The economic theories outlined in Das Kapital
influenced numerous followers and helped generate the science of
economics. To economists, the name "Marx" has a wholly different meaning
than it does to political scientists. ... While Marx wrote a great deal
about social and economic conditions endured by working populations
during the 19th century, his legacy is still incredibly strong today in
philosophical, sociological, and political thinking."
from "Marx, Karl" by Ian Morley in The Encyclopedia of Politics, Volume One: The Left, Rodney P. Carlisle, ed., SAGE Publications, Thousand Oaks: 2005, p. 303.
"Although
Freud believed that he was a mere observer and was reporting accurately
on his observations, he did not follow traditional scientific methods
in his work. He did not generate hypotheses and test them independently,
and most of his clients were middle-class women. Neither did he test
people on any standardized instrument or scale. He based his ideas on
conversations that he had with patients, which might have been
enlightening, but were not systematic or scientific. Thus some critics
would argue that all of Freud's theories are in doubt. Despite these
criticisms, Freud's work continues to attract interest, and many
psychologists still practice in the manner that he advocated, although
many do not.
"Freud's
influence is also felt in research. Numerous researchers are currently
working on studies examining defense mechanisms, for example, and the
evidence suggests that these devices do exist, even though they may
differ in important ways from Freud's original descriptions."
from "Psychoanalysis," by Joseph M. Boden in History of Psychology,
Volume I, Alan E. Kazdin, editor in chief, Grolier Educational,
Danbury, Conn.: 2002, p. 65. Also see "Freud, Sigmund" by Raymond E.
Fancher in Encyclopedia of Psychology,
Vol. 3, Oxford University Press: 2000. Latter article includes
bibliography of works from among Freud's modern critics, as well as his
defenders.
"Einstein's
publication of his general theory in 1916 essentially brought to a
close the revolutionary period of his scientific career.

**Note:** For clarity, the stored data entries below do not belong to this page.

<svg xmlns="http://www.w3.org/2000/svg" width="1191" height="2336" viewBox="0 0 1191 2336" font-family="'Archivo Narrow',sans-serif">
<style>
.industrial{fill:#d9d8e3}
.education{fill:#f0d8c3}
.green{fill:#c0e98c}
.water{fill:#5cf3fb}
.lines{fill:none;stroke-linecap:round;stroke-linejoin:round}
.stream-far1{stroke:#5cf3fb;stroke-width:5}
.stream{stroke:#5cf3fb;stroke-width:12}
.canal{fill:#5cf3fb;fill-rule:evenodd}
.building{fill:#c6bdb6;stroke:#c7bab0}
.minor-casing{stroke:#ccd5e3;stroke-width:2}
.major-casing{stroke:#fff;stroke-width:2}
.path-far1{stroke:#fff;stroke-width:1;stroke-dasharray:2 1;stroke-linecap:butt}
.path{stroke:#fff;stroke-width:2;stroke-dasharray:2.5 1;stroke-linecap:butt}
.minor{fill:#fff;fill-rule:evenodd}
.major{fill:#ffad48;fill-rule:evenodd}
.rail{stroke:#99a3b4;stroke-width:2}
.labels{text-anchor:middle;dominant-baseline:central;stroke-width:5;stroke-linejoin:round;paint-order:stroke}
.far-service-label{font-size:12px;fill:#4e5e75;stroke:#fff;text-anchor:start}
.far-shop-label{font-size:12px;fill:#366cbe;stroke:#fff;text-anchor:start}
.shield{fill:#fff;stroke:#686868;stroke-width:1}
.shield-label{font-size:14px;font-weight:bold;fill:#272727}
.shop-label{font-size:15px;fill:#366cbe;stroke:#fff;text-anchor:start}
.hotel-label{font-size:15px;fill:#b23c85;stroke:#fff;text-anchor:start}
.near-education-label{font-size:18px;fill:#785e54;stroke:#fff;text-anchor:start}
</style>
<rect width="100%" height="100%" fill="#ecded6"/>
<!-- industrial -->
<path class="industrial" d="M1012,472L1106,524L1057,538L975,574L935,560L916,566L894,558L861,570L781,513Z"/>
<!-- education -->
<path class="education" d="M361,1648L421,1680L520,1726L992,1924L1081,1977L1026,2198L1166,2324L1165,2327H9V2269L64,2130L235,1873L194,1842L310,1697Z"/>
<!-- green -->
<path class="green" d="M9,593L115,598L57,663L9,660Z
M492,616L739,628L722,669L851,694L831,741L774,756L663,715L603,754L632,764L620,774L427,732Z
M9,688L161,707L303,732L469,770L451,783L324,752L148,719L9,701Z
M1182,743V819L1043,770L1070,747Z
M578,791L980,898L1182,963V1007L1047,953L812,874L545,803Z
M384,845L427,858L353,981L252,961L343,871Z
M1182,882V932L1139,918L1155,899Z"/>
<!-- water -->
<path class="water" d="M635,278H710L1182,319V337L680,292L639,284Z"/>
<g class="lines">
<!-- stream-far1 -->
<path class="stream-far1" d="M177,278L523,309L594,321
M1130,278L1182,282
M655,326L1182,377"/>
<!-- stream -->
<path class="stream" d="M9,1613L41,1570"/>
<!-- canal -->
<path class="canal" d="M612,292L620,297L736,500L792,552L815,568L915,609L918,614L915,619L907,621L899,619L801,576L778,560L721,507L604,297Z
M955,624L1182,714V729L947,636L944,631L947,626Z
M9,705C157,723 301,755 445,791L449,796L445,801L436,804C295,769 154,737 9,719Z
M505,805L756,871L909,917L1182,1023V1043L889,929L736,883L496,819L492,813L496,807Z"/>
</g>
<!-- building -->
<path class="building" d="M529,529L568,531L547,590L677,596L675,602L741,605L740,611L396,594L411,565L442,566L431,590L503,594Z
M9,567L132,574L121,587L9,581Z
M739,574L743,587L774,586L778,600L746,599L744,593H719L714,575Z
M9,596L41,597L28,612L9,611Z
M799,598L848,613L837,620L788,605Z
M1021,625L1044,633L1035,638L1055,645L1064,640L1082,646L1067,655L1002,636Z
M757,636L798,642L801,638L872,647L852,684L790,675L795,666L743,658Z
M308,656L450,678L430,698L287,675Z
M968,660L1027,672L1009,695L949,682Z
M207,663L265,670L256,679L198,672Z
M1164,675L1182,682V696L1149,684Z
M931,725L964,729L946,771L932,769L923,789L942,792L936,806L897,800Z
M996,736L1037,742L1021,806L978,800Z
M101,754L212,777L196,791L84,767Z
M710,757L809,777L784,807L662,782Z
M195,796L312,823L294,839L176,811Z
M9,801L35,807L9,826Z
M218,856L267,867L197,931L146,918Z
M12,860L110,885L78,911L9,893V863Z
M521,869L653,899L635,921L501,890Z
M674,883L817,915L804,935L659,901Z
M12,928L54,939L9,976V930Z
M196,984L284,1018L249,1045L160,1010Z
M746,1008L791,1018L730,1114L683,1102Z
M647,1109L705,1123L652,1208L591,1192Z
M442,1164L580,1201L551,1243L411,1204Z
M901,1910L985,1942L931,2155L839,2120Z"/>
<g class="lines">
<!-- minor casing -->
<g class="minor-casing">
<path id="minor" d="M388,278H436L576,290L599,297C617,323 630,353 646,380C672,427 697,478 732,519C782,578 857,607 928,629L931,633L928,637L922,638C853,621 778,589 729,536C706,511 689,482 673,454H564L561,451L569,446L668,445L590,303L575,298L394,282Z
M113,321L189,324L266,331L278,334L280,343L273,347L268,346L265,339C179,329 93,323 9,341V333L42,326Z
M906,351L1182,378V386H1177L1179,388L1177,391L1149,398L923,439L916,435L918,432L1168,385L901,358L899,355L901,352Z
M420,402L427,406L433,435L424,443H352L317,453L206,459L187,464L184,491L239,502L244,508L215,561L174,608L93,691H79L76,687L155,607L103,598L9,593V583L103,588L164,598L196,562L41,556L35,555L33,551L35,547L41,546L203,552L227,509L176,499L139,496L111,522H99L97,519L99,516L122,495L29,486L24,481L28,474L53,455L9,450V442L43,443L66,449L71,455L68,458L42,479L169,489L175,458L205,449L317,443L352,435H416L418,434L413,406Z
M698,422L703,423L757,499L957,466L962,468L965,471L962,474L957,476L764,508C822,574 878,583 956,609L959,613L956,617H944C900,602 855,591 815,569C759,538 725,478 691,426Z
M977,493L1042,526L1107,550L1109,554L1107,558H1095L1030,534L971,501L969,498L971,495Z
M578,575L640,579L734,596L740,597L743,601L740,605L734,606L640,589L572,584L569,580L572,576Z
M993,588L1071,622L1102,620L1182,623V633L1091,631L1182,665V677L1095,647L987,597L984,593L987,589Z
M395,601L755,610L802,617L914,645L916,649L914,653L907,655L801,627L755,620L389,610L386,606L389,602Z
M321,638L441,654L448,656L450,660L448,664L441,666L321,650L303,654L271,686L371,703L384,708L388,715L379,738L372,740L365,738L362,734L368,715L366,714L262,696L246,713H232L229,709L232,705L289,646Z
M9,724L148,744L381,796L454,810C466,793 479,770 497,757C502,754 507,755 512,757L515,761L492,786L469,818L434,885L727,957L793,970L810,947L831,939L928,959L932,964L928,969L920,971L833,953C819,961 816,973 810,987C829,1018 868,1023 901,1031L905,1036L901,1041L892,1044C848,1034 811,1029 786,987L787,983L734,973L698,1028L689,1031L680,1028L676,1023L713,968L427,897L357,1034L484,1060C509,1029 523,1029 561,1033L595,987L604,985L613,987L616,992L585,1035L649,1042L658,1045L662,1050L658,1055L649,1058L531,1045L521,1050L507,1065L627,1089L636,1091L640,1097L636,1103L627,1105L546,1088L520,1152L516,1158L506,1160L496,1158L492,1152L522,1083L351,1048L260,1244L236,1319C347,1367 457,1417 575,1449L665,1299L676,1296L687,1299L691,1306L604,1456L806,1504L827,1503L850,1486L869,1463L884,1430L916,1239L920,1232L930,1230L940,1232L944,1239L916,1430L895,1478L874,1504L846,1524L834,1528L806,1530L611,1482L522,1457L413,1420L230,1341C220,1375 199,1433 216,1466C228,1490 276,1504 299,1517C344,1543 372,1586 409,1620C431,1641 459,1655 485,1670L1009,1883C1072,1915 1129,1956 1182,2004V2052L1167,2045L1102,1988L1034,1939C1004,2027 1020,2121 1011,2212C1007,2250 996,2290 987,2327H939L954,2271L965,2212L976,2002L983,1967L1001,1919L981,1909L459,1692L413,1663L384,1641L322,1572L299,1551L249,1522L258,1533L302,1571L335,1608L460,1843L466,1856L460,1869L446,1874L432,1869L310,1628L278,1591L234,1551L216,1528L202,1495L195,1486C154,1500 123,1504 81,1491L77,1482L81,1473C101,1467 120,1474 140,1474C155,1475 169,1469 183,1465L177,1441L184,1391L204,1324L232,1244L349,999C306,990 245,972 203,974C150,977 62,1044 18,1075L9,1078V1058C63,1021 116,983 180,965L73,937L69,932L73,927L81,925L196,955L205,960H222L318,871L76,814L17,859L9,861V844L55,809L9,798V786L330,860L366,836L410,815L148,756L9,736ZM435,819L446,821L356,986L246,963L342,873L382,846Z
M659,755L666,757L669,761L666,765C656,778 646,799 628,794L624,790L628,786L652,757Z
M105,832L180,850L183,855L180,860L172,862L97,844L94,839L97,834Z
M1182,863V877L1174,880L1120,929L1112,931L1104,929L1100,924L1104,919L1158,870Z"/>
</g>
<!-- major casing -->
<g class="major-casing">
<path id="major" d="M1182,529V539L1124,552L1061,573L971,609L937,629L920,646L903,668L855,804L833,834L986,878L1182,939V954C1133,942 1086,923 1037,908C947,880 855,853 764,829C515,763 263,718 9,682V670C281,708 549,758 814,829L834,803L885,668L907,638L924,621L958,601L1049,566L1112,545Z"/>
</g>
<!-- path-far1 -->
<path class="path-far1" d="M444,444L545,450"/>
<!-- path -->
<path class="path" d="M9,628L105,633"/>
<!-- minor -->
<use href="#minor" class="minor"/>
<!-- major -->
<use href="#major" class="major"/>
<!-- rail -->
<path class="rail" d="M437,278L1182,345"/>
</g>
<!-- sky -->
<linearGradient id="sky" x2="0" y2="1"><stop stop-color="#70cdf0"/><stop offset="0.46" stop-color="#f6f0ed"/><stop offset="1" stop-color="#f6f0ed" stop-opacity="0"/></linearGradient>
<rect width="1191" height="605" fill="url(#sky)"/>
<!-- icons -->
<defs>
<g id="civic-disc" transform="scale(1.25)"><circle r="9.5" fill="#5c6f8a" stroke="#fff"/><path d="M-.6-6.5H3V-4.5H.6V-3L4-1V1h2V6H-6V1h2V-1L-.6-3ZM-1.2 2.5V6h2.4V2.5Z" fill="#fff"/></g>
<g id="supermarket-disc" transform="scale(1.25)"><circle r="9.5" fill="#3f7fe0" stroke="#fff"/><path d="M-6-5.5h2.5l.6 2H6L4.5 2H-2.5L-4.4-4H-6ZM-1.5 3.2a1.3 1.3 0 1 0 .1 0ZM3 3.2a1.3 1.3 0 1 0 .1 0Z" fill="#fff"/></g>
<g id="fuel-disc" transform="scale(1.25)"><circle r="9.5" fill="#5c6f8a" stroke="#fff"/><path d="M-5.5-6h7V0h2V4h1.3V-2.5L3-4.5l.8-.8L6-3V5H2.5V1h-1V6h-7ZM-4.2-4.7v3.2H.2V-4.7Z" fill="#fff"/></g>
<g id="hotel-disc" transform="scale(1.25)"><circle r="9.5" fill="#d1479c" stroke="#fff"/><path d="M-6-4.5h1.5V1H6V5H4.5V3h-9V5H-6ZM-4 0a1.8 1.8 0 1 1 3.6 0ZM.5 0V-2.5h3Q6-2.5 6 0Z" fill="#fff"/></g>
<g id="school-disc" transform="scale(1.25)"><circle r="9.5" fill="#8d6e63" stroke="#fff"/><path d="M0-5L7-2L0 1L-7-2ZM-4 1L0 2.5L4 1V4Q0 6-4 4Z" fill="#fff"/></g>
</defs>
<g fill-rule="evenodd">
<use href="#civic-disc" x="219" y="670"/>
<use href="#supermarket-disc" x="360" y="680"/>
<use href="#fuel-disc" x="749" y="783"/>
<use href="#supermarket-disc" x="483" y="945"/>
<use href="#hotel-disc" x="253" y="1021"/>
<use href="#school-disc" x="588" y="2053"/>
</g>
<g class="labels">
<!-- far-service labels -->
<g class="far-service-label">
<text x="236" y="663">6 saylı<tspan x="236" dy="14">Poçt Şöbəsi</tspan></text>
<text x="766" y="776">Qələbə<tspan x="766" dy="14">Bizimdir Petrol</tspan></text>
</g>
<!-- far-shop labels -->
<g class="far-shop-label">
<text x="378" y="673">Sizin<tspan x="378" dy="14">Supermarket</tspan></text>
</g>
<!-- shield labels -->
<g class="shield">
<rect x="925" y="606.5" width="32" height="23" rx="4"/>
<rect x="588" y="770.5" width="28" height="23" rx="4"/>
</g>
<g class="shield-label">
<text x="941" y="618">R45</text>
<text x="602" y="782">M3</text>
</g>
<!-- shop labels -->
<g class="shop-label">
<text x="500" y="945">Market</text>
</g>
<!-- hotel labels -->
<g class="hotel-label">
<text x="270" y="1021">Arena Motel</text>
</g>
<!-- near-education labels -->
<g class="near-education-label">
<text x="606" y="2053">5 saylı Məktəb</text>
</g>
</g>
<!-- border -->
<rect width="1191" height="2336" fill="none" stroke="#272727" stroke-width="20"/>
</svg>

In many ways,
Einstein had begun to fall out of phase with the rapid changes taking
place in physics during the 1920s. Even though Einstein's own work on
the photoelectric effect helped set the stage for the development of
quantum theory, he was never able to accept some of its concepts,
particularly the uncertainty principle. ...
"At
the time of his death he was the world's most widely admired scientist
and his name was synonymous with genius. Yet Einstein declined to become
enamored of the admiration of others. He wrote in his book, The World as I See It: 'Let every man be respected as an individual and no man idolized. ... '"
from "Albert Einstein" by David E. Newton in Notable Mathematicians From Ancient Times to the Present, Robin Young, ed. Gale, Detroit, 1998, pp. 158-159.